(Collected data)
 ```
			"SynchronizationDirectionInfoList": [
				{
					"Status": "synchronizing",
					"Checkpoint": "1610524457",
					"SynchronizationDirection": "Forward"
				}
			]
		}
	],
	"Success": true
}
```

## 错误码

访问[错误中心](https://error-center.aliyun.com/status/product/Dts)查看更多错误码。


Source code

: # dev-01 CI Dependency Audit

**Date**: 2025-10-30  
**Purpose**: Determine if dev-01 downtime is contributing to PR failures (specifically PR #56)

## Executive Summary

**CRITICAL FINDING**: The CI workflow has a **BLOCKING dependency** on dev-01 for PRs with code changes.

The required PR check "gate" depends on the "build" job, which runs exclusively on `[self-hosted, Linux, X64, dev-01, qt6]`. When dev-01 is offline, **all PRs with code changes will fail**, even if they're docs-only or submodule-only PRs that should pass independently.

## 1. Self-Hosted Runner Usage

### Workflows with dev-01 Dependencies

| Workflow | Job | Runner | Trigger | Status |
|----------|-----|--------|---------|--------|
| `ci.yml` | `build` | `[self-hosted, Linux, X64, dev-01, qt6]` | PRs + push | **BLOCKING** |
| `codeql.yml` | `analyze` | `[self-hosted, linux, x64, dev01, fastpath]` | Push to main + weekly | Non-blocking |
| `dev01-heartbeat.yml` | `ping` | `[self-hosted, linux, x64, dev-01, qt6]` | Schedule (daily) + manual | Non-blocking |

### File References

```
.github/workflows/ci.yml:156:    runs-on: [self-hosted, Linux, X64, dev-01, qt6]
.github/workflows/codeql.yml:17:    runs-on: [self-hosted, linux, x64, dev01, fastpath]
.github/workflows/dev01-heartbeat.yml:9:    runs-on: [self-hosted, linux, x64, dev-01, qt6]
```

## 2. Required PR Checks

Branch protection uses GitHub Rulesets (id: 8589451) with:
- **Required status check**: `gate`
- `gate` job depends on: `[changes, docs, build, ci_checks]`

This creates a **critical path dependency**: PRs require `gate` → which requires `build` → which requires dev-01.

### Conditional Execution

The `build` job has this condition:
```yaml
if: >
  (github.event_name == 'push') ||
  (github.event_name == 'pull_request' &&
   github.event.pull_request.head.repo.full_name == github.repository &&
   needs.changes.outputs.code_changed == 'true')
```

**Task to complete**
Precisely the line with "The required PR" and the lines after it, up to the last line of the entries above, are to be reproduced, and nothing more.

**Exercise response**
The required PR check "gate" depends on the "build" job, which runs exclusively on `[self-hosted, Linux, X64, dev-01, qt6]`. When dev-01 is offline, **all PRs with code changes will fail**, even if they're docs-only or submodule-only PRs that should pass independently.

## 1. Self-Hosted Runner Usage

### Workflows with dev-01 Dependencies

| Workflow | Job | Runner | Trigger | Status |
|----------|-----|--------|---------|--------|
| `ci.yml` | `build` | `[self-hosted, Linux, X64, dev-01, qt6]` | PRs + push | **BLOCKING** |
| `codeql.yml` | `analyze` | `[self-hosted, linux, x64, dev01, fastpath]` | Push to main + weekly | Non-blocking |
| `dev01-heartbeat.yml` | `ping` | `[self-hosted, linux, x64, dev-01, qt6]` | Schedule (daily) + manual | Non-blocking |

### File References

```
.github/workflows/ci.yml:156:    runs-on: [self-hosted, Linux, X64, dev-01, qt6]
.github/workflows/codeql.yml:17:    runs-on: [self-hosted, linux, x64, dev01, fastpath]
.github/workflows/dev01-heartbeat.yml:9:    runs-on: [self-hosted, linux, x64, dev-01, qt6]
```

## 2. Required PR Checks

Branch protection uses GitHub Rulesets (id: 8589451) with:
- **Required status check**: `gate`
- `gate` job depends on: `[changes, docs, build, ci_checks]`

This creates a **critical path dependency**: PRs require `gate` → which requires `build` → which requires dev-01.

### Conditional Execution

The `build` job has this condition:
```yaml
if: >
  (github.event_name == 'push') ||
  (github.event_name == 'pull_request' &&
   github.event.pull_request.head.repo.full_name == github.repository &&
   needs.changes.outputs.code_changed == 'true')
```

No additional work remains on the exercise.